While the share price may not be able to repeat the 70 per cent growth seen over the past year, the rug does not look as though it will be pulled from under investors' feet just yet. With sector peers, such as Headlam and Topps Tiles, trading on much higher price/earnings ratios than Carpetright's 14.5, this stock is a buy for those who can afford to take a medium-term view.

Parkdean Holidays is worth holding on to

Parkdean Holidays provides the sort of caravan holidays that many of us remember from childhood but may have assumed were no longer able to compete against the attraction of sun and sea abroad.

Graham Wilson, chairman of the caravan park operator, insists that the attractions of the great British outdoors have never gone out of fashion. The company is in expansion mode, with £25m to spend on acquisitions, and bookings are up 5 per cent on 2003.

There was some concern yesterday over the revelation that Parkdean still has some peak period capacity to sell but Mr Wilson says that this is deliberate, with the company having sold out too quickly last year. Prices have been raised some 7 per cent this year.

The impact of past acquisitions was evident in the interim results yesterday, with the seasonal loss increasing to £3.8m from £2.5m. The reason for this is simple. The parks are closed during the winter and the bigger the estate gets, the larger the losses that are sustained during the fallow winter period.

The company offers 7,200 pitches on 15 sites in South-west England, Scotland and Wales. Some 2,000 of these are the company's caravans which consumers rent by the week. Most (3,800) have privately owned carvans, where the owners pay an annual fee. The rest are for people who bring their own caravans or tents.

The company provides facilities including swimming pools plus nightly entertainment, for those who want it. Half the customers are either returning for another visit or have followed a recommendation from friends.

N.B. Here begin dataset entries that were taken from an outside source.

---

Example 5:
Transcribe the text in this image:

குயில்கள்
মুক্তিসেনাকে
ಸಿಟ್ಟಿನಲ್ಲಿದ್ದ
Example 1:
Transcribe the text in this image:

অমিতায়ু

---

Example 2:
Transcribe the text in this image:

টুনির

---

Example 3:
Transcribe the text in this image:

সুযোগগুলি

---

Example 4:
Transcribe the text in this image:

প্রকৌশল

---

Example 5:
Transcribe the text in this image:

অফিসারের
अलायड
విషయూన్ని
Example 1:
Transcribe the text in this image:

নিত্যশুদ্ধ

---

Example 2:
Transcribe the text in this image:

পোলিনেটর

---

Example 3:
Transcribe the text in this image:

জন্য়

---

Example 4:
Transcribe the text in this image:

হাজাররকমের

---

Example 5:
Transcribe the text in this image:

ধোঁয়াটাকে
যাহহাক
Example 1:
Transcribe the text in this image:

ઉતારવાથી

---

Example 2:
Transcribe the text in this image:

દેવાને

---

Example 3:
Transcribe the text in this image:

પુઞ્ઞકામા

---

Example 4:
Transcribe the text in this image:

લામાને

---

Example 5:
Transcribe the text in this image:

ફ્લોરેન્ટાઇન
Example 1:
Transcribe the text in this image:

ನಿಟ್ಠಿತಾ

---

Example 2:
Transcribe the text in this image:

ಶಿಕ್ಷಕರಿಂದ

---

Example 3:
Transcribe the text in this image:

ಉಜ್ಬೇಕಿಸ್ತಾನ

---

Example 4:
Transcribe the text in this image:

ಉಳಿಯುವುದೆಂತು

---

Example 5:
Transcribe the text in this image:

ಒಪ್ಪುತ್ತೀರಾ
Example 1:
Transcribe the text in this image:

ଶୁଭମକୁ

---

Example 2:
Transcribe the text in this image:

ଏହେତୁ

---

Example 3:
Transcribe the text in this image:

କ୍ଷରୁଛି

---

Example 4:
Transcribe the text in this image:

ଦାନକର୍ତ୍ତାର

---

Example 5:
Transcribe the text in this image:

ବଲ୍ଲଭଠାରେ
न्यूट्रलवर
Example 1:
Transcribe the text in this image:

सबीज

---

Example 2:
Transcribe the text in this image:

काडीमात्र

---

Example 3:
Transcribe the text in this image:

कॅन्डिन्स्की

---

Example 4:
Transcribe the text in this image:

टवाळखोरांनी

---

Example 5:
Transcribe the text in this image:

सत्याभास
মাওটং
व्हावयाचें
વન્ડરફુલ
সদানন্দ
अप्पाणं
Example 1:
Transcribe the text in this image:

Backed by ownership of land or long leases, the shares, at 220p, trade on a forward multiple of 14, making this a solid hold.

AIM debut makes Palandri a tempting tipple

Wine consumption is on the up, certainly in the UK, where the Australian wine producer Palandri saw its shares debut on AIM yesterday.

The company's wines sell in the £4.99 to £8.99 range, which is not at the real premium end of the market but is still well above the average selling price of less than £4 a bottle. As consumers are willing to spend more on a bottle of wine, producers such as Palandri will get more business.

For the first time this year, the company will sell more than half its produce overseas. In this country its wine is available in a number of smaller food chains but it is not in any of the big three supermarkets - Palandri is working on breaking into this market. The group's red and white wines are sold under the Palandri name and it offers pretty standard grape varieties, such as a Merlot and Chardonnay.

Some questions were raised in Australia about the company's financial position but these appear to have been addressed with the money raised from the float plus a cash injection from its co-founder, Darrel Jarvis. The shares, at 33.5p, trade on a forward multiple of 10 times, which makes this a tempting prospect for those attracted to the Australian wine success story.